#### 作業課題 1:
リチウム金属バッテリーに関する記事によると、香港大学の研究チームが開発を発表したのはいつですか。
#### 作業課題 2:
リチウム金属バッテリーに関する記事から、「100度の高温と450回の充電サイクルに対応するリチウム金属バッテリー」で始まり「全な固体電解質を探していた。」までの部分を、一字も変えずに返してください。
#### 作業課題 3:
リチウム金属バッテリーに関する記事を、最後の文の後から書き進めてください。

#### 記事本文:
--------------------
100度の高温と450回の充電サイクルに対応するリチウム金属バッテリー
2024/09/02 06:30
香港大学(HKU)機械工学科の研究チームは2024年7月18日、高温への耐性を持ち、安全性が高く、長期の充放電サイクルに耐えるリチウム金属バッテリーを開発したと発表した。
我々の日常生活のあらゆる場面で、バッテリーは広く普及している。なかでも、医療機器の滅菌、地下探査、熱反応器など、高温環境下で動作するバッテリーの需要が高まっている。
既存の市販バッテリー技術では、液体電解液と炭素質陽極を使用する。しかし、これには安全性への懸念があり、寿命が限られ、特に高温での出力密度に問題があった。多くの研究者が、理論上の電力容量が高く、リチウム金属負極に適合する安全な固体電解質を探していた。
この目標に向けて、HKUの研究チームは、新世代のリチウム金属バッテリーに不可欠な、マイクロクラック(物質内部に形成される微小な亀裂や割れ目)のないポリマー電解質を開発した。これにより、バッテリーの長寿命化と高温下での安全性向上を図った。
開発したマイクロクラックのないポリマー電解質は、一段階で目的の化合物を合成できる「ワンステップクリック反応」で生成できる。デンドライト(樹枝状結晶)成長に対する耐性や不燃性、5Vまでの高い電気化学的安定性ウィンドウ、高温下での3.1 × 10−5 S cm−1のイオン伝導性など、特筆すべき特性を示す。この特性は、マイクロクラックのない膜内のホウ酸アニオンが、Li+イオンの選択的輸送を促進し、デンドライトの形成を抑制することに起因している。
--------------------
#### 提示資料:
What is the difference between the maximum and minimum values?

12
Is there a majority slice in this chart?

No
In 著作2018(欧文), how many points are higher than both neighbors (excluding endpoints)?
--------------------
#### 回答欄 1:
2024年7月18日です。

#### 回答欄 2:
100度の高温と450回の充電サイクルに対応するリチウム金属バッテリー
2024/09/02 06:30
香港大学(HKU)機械工学科の研究チームは2024年7月18日、高温への耐性を持ち、安全性が高く、長期の充放電サイクルに耐えるリチウム金属バッテリーを開発したと発表した。
我々の日常生活のあらゆる場面で、バッテリーは広く普及している。なかでも、医療機器の滅菌、地下探査、熱反応器など、高温環境下で動作するバッテリーの需要が高まっている。
既存の市販バッテリー技術では、液体電解液と炭素質陽極を使用する。しかし、これには安全性への懸念があり、寿命が限られ、特に高温での出力密度に問題があった。多くの研究者が、理論上の電力容量が高く、リチウム金属負極に適合する安全な固体電解質を探していた。

#### 回答欄 3:
これらのアニオン性ネットワークポリマー膜により、リチウム金属バッテリーの高温での安全性が高まり、長時間の充放電サイクルに耐えるエネルギー貯蔵デバイスとして機能する。具体的には、100℃の温度で450サイクルにわたって、92.7%の容量保持率の維持と、平均99.867%のクーロン効率を達成した。通常、従来の液体電解質リチウム金属バッテリーの高温でのサイクル性能は10サイクル未満だ。
この研究を率いたHKU機械工学科のDong-Myeong Shin教授は、マイクロクラックのない電解質膜は、高温シナリオでの応用以外に低過電位による急速充電の可能性もあると説明している。さらに、この技術によりコーヒー1杯を飲む時間で電気自動車を充電できる可能性があり、クリーンエネルギーの未来に向けた大きな前進となることを付け加えた。
この研究成果は、『Advanced Science』誌に掲載された。